▶ **Text segment**:
* * *

# Gold Recovery Computer Scrap Complete Process - VIDEO



## kadriver (Sep 13, 2015)

Here is a new video that I just completed.

It took just over 24 hours from start to finish.

Computer scrap is something I don't mess with much because it is so low yielding.

But making this video was fun.

Any comments and critique are always welcome.

The only way that I was able to make this was due to the help and encouragement that I received on this forum.

https://youtu.be/2sZUAprS5KI

Thanks for looking,

kadriver


----------



## glorycloud (Sep 13, 2015)

Interesting! I learned some things that will help streamline the process I use to do the same thing and reduce
the volume of waste solution as well. I enjoyed watching the video! 8) 
Thanks!


----------



## Shark (Sep 13, 2015)

Great video and I enjoyed watching it. I also picked up a few small things. I will be watching it again, probably several times as I have quite a problem getting my filters folded as neatly as yours.

* * *

▶ **Dataset excerpts**:
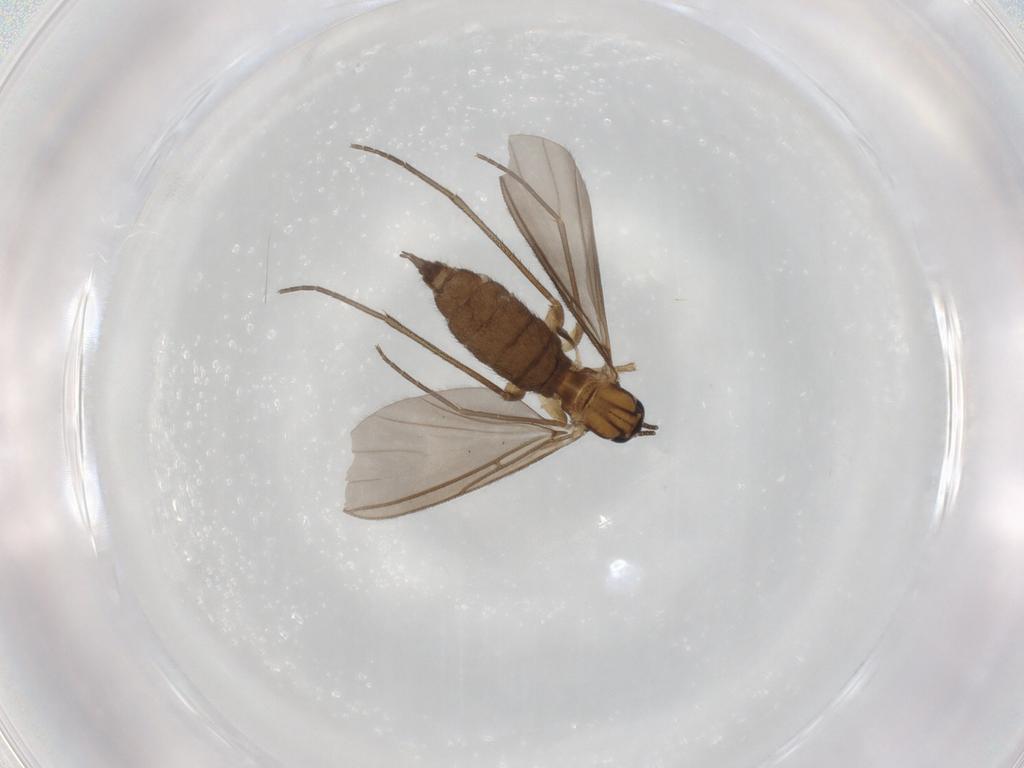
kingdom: Animalia
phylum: Arthropoda
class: Insecta
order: Diptera
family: Sciaridae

* * *

▶ **Task statement**: Reproduce the entire gold recovery thread word for word, from its title through the final post. Rely only on the gold recovery thread, not on the rows.

▶ **Response**:
# Gold Recovery Computer Scrap Complete Process - VIDEO



## kadriver (Sep 13, 2015)

Here is a new video that I just completed.

It took just over 24 hours from start to finish.

Computer scrap is something I don't mess with much because it is so low yielding.

But making this video was fun.

Any comments and critique are always welcome.

The only way that I was able to make this was due to the help and encouragement that I received on this forum.

https://youtu.be/2sZUAprS5KI

Thanks for looking,

kadriver


----------



## glorycloud (Sep 13, 2015)

Interesting! I learned some things that will help streamline the process I use to do the same thing and reduce
the volume of waste solution as well. I enjoyed watching the video! 8) 
Thanks!


----------



## Shark (Sep 13, 2015)

Great video and I enjoyed watching it. I also picked up a few small things. I will be watching it again, probably several times as I have quite a problem getting my filters folded as neatly as yours.